- SELECTED TEXT
Design proposal: Add custom compilation database formats as plugins

Hi all,

to make the tooling library more widely applicable, we’d like to make the CompilationDatabase architecture extensible, i.e. provide the option of implementing custom adapters to other kinds of compilation databases (other than the currently available JSONCompilationDatabase).

In r160061, I provided a hack that enables this, but we definitely want something nicer.

In the attached patch, I am using LLVM’s plugin registry to enable registering new compilation databases. To provide a new CompilationDatabase, you’d need to subclass CompilationDatabasePlugin and CompilationDatabase and register the former with CompilationDatabasePluginRegistry::Add (as shown for JSONCompilationDatabase). This is not a finished patch for review, I’d just like to get feedback on the approach. What do you think?

- TASKS FOR THIS EXERCISE
**A.** Transcribe the part of the design proposal that starts at the words "to make the tooling" and ends after the words "do you think?".
**B.** List every distinct name in the design proposal that contains "CompilationDatabase", each once and written as in the text.
**C.** Check each statement against the design proposal, answering yes or no and quoting the words that decide it:
(i) The attached patch is finished and ready for review.
(ii) The patch relies on LLVM's plugin registry to register new compilation databases.
(iii) The writer is content with the hack from r160061.
Rely only on the design proposal text.

Dataset items:
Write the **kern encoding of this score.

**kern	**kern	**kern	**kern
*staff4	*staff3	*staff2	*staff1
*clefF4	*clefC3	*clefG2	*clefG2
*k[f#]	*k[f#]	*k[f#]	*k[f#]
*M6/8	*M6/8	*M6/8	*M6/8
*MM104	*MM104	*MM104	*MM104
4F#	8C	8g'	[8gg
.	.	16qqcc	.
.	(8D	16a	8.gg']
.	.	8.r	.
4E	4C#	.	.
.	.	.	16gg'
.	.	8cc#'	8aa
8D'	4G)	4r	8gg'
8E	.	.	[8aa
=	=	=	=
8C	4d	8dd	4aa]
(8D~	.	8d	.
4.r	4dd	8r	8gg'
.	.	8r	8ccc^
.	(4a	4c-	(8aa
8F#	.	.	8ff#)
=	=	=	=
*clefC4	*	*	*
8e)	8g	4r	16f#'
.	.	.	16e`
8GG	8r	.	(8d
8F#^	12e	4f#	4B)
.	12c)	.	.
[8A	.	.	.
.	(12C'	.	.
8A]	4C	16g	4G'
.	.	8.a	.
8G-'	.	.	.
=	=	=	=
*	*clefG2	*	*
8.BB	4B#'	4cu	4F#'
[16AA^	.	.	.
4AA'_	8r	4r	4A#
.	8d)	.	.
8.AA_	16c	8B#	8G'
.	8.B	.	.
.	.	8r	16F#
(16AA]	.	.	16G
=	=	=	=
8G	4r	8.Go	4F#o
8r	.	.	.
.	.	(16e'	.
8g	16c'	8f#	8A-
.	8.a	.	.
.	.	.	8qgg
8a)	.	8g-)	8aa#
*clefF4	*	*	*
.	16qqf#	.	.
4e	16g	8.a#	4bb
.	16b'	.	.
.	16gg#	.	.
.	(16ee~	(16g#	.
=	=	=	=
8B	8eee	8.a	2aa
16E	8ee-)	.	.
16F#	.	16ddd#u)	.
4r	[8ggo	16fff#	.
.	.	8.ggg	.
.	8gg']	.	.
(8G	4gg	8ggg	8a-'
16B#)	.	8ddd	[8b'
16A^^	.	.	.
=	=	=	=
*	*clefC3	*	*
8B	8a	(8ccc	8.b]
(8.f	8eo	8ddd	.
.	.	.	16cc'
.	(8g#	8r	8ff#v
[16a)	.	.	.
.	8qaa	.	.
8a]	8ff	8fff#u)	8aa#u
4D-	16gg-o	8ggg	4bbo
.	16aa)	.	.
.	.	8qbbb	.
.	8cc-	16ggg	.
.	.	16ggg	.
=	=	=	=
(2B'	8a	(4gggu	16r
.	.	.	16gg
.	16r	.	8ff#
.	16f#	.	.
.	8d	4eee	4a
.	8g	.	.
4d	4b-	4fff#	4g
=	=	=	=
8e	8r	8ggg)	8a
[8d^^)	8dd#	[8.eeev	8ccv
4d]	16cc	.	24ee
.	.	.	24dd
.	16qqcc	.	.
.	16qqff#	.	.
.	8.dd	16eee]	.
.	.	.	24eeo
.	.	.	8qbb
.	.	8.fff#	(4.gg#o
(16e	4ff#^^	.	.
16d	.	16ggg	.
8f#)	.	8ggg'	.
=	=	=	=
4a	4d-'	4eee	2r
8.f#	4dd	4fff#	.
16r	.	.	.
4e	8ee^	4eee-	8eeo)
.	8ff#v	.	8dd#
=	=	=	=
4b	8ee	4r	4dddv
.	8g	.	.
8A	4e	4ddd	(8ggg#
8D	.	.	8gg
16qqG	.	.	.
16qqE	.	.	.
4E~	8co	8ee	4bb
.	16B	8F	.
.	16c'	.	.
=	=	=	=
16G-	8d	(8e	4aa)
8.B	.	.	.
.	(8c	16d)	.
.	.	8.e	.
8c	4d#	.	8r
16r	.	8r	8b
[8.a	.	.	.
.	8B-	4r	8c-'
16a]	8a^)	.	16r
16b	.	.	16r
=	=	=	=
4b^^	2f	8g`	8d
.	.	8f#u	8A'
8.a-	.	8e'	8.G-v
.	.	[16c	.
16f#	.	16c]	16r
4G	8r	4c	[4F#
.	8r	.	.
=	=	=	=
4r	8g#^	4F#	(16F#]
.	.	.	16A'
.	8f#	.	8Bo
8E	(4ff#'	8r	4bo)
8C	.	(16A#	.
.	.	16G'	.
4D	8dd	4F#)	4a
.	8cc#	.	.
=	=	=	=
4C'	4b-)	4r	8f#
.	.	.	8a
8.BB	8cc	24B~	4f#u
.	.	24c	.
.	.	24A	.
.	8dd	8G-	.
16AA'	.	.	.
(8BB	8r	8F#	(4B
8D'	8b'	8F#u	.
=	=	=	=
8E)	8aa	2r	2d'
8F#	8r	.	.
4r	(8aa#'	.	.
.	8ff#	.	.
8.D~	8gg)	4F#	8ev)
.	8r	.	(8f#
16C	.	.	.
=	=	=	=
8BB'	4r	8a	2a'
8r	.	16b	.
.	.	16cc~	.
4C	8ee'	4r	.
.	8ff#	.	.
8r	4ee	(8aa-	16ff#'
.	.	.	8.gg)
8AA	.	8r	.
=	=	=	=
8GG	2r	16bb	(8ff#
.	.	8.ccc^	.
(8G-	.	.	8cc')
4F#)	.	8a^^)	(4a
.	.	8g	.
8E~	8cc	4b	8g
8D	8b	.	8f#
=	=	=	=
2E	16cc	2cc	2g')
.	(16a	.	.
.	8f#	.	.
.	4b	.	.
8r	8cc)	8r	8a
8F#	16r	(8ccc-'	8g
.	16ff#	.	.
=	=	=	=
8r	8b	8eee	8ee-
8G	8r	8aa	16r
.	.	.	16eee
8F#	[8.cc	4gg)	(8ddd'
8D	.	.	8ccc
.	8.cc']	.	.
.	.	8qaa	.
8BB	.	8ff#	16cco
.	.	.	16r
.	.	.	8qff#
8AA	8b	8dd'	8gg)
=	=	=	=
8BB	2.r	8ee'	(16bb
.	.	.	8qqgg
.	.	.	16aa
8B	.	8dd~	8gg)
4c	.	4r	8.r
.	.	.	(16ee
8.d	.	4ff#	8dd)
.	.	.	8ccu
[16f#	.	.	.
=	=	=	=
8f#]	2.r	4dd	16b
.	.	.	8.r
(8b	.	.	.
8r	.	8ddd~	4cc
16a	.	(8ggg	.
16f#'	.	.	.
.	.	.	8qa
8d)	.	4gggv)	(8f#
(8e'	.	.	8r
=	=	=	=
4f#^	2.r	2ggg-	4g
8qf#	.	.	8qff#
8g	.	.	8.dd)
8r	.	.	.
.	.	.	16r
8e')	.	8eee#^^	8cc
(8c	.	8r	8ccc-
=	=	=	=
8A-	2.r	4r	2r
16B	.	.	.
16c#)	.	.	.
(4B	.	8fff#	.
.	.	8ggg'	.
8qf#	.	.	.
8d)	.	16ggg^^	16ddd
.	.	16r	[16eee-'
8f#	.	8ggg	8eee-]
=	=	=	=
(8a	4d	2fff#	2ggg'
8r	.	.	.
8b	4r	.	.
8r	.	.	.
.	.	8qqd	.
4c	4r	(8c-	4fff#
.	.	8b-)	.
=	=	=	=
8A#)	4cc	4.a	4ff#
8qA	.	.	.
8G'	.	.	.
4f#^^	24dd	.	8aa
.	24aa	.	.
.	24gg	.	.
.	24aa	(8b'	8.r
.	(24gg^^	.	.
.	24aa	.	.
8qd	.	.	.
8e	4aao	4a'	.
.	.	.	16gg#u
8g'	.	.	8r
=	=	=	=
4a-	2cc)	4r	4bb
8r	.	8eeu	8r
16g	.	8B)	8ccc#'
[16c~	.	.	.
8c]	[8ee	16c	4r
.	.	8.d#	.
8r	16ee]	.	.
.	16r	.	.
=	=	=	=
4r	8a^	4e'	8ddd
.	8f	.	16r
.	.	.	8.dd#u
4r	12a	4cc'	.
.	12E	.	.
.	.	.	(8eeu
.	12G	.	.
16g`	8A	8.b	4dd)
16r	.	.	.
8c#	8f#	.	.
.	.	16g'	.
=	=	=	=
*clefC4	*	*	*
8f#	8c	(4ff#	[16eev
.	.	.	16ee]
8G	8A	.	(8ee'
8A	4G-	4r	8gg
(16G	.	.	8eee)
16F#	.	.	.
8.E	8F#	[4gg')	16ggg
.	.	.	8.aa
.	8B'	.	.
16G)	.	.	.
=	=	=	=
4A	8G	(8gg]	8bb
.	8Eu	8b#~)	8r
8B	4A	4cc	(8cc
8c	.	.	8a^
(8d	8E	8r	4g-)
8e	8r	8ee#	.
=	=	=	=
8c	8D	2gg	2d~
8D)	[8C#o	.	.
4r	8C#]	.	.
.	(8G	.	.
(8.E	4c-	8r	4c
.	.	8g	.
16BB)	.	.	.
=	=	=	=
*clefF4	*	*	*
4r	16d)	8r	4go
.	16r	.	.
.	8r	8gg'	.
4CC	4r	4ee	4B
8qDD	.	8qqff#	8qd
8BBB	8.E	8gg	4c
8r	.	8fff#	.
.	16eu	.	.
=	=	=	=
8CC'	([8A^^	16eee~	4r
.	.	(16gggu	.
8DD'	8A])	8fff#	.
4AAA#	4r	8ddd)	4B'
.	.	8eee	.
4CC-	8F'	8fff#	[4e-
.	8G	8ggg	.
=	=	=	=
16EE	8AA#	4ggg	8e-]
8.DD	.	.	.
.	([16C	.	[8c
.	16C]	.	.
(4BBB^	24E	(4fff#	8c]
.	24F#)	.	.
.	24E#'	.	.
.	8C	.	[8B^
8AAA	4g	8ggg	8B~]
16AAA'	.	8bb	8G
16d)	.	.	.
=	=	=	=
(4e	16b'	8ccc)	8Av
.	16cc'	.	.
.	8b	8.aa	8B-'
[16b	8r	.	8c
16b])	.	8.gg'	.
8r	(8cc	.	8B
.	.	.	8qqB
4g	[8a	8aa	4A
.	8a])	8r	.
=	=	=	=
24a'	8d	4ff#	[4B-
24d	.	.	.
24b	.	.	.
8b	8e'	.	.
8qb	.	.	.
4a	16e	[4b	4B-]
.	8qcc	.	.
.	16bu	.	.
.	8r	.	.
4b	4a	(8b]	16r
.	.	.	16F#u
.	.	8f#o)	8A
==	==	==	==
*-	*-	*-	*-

- SOLUTIONS
**A.**
to make the tooling library more widely applicable, we’d like to make the CompilationDatabase architecture extensible, i.e. provide the option of implementing custom adapters to other kinds of compilation databases (other than the currently available JSONCompilationDatabase).

In r160061, I provided a hack that enables this, but we definitely want something nicer.

In the attached patch, I am using LLVM’s plugin registry to enable registering new compilation databases. To provide a new CompilationDatabase, you’d need to subclass CompilationDatabasePlugin and CompilationDatabase and register the former with CompilationDatabasePluginRegistry::Add (as shown for JSONCompilationDatabase). This is not a finished patch for review, I’d just like to get feedback on the approach. What do you think?

**B.**
- CompilationDatabase
- JSONCompilationDatabase
- CompilationDatabasePlugin
- CompilationDatabasePluginRegistry::Add

**C.**
(i) No: "This is not a finished patch for review"
(ii) Yes: "I am using LLVM’s plugin registry to enable registering new compilation databases"
(iii) No: "but we definitely want something nicer"